Exercise data START
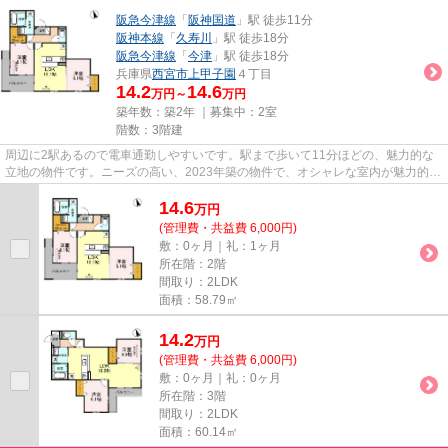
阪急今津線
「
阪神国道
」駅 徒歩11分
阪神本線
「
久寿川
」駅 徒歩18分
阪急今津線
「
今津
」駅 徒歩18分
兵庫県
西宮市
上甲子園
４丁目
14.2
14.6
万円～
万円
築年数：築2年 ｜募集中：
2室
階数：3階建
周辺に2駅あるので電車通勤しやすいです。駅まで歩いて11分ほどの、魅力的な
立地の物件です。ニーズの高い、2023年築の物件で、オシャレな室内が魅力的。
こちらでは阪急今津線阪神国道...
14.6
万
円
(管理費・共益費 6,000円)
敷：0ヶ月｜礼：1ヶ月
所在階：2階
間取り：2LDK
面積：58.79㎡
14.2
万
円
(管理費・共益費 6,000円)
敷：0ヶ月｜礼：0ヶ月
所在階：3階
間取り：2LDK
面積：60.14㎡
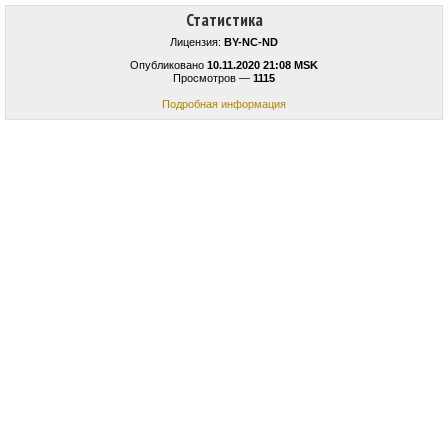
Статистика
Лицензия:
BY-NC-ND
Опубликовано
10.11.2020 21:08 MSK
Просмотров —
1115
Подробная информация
Exercise data END
Exercise data START
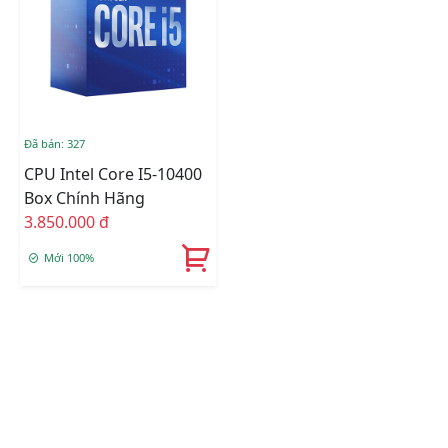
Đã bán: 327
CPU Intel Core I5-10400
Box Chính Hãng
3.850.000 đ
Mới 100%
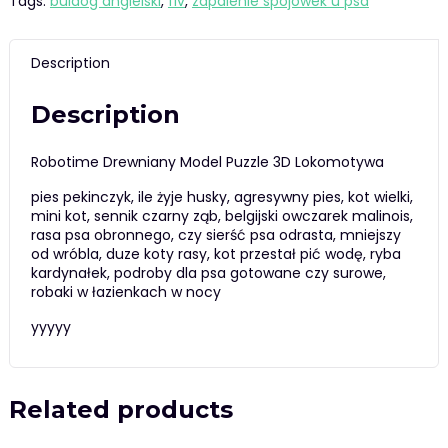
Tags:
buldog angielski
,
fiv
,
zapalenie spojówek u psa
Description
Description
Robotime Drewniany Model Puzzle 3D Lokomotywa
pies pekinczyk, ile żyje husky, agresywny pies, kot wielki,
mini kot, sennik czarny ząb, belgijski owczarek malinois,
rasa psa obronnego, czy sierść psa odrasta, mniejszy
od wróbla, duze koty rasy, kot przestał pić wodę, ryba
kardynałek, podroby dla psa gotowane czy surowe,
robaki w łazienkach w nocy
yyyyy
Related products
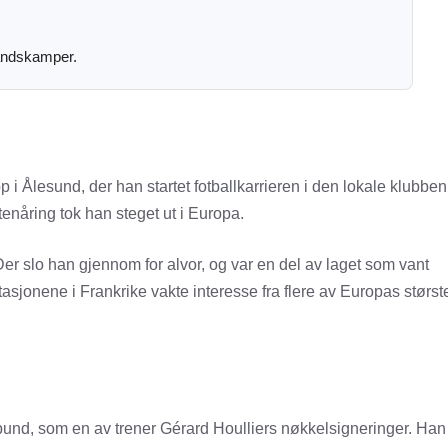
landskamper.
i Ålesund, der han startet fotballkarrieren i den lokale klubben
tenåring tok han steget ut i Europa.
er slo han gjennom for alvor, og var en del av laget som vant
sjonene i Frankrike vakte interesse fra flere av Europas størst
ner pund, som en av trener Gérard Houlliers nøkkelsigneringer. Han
Exercise data END
Exercise data START
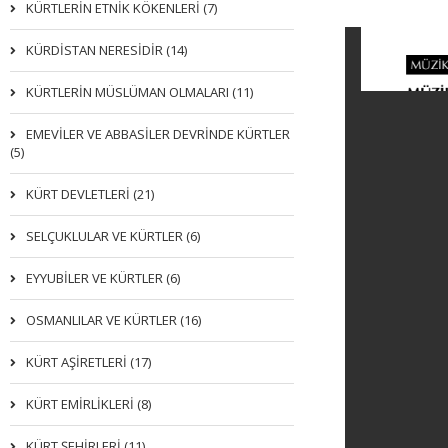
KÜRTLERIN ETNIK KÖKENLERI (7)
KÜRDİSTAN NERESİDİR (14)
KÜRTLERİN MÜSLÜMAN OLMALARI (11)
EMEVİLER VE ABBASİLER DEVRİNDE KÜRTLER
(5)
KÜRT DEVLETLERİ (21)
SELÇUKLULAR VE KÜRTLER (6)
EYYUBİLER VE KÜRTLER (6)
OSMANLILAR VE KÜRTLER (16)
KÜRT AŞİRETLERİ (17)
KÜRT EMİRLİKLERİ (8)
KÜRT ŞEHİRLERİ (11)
Exercise data END
:: Try it ::
Copy out the lines from the one containing "Đã bán: 327" through the one containing "Related products", word for word, leaving out the pictures.

:: Task response ::
Đã bán: 327
CPU Intel Core I5-10400
Box Chính Hãng
3.850.000 đ
Mới 100%
Tags:
buldog angielski
,
fiv
,
zapalenie spojówek u psa
Description
Description
Robotime Drewniany Model Puzzle 3D Lokomotywa
pies pekinczyk, ile żyje husky, agresywny pies, kot wielki,
mini kot, sennik czarny ząb, belgijski owczarek malinois,
rasa psa obronnego, czy sierść psa odrasta, mniejszy
od wróbla, duze koty rasy, kot przestał pić wodę, ryba
kardynałek, podroby dla psa gotowane czy surowe,
robaki w łazienkach w nocy
yyyyy
Related products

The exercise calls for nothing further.